Since I’d lived in London and been politically active here since 1981, I knew the genealogies of most groups and people on the left. From David I got a better picture of what had been going on in the US in the aftermath of Occupy and in academia. We talked a lot about value, and care, politics of course – though we didn’t always agree – and personal travails, especially as Americans abroad.
By 2013 I was also trying to organise a movement for basic income here in the UK, but not making much of it. Over the next years David was consistently encouraging, getting me to speak about it at meetings, getting me a gig on the Keiser Report, doing an interview about it with me for Occupy London Youtube. I don’t know that I would have stuck with basic income without David. He helped me find my voice.
David refused to be pigeon-holed into writing about just one thing after he had a lot of pressure to carry on about debt after the success of ‘Debt’. He insisted that there was little point in being famous if he didn’t use it to write or talk about whatever interested him. We are all the richer for it, with considerations of bullying, democracy, bureaucracy, money, work, play, the future, care and many other subjects that defy expectation, challenge assumptions and expand our minds.
When David interviewed me about basic income for the final chapter of ‘Bullshit Jobs’ in 2018 I was worried about protecting the charity I worked for, so I didn’t want to be named. Also it seemed apt if everybody else was under a pseudonym that I should be too. He was sceptical, but respected it. And then made me two people for good measure.
David used the power he had as an academic, activist and a writer, and the money he earned by it, to pull many people and groups out of financial, academic, political holes. Others will talk in more detail about his role in saving the Syrian Kurds from Isis, but this is only the most famous of his interventions. He added his voice to defend Corbyn from the accusations of anti-semitism when Corbyn wasn’t defending himself. While a self-proclaimed anarchist, a practitioner and defender of direct action, an expert in consensus-building within groups, he was also a pragmatist about working with politicians, and did whatever he could to support working class demands.
David enjoyed what he had, and never forgot where he came from. He constantly acknowledged the fact that he got many of his ideas from conversations with other people, and insisted that the famous ‘We are the 99%’ was written by committee. He wrote and said publicly what so many of us thought or experienced silently, and in doing so changed our collective consciousness about it.

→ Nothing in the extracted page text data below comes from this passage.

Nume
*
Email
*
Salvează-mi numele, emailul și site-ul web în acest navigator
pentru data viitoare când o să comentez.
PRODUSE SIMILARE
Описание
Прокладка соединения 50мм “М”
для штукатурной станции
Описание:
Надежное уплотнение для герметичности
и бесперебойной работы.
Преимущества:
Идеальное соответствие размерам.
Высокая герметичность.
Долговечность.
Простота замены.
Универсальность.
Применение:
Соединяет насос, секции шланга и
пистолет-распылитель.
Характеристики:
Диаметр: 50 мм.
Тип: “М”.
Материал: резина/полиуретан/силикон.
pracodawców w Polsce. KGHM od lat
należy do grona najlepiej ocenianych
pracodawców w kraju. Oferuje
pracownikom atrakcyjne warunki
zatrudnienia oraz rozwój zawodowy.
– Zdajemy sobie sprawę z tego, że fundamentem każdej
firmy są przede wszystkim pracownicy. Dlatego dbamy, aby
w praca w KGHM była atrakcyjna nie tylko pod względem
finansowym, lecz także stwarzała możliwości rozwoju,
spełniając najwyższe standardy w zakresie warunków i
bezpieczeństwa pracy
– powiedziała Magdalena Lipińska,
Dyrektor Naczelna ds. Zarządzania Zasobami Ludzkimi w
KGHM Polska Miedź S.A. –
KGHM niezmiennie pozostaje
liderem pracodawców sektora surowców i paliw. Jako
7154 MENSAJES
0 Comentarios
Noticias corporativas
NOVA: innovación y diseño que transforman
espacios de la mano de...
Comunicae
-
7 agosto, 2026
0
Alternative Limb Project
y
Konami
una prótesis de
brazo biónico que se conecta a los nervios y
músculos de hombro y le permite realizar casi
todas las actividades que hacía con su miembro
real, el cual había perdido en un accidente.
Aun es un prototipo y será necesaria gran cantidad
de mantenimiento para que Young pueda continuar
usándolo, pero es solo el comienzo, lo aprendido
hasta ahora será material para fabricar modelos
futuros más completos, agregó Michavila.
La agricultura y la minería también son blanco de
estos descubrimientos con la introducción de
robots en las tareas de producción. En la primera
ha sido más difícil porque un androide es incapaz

He always said, ‘The problem with privilege is that not everyone has it’. David lived his life working to spread what privilege he had as widely as he could, in whatever way came to hand. For that his life stands as an example of what to do with privilege, while owning one’s access to it.
That was the foundation of his support for basic income. For him it was a way to spread his privilege of having a secure, and sufficient income, while also having the freedom to pretty much do what he wanted. He wanted everyone to have that. ‘The imagination strikes back’, he said about it.
He was quite insistent that we start the negotiations high. ‘Oh I don’t know, about £30k? That’s good, isn’t it?’
I’m so grateful for what David wrote, and what he did, for our friendship and laughter over the years. But now there will always be that next other thing I won’t be able to discuss with him when it occurs.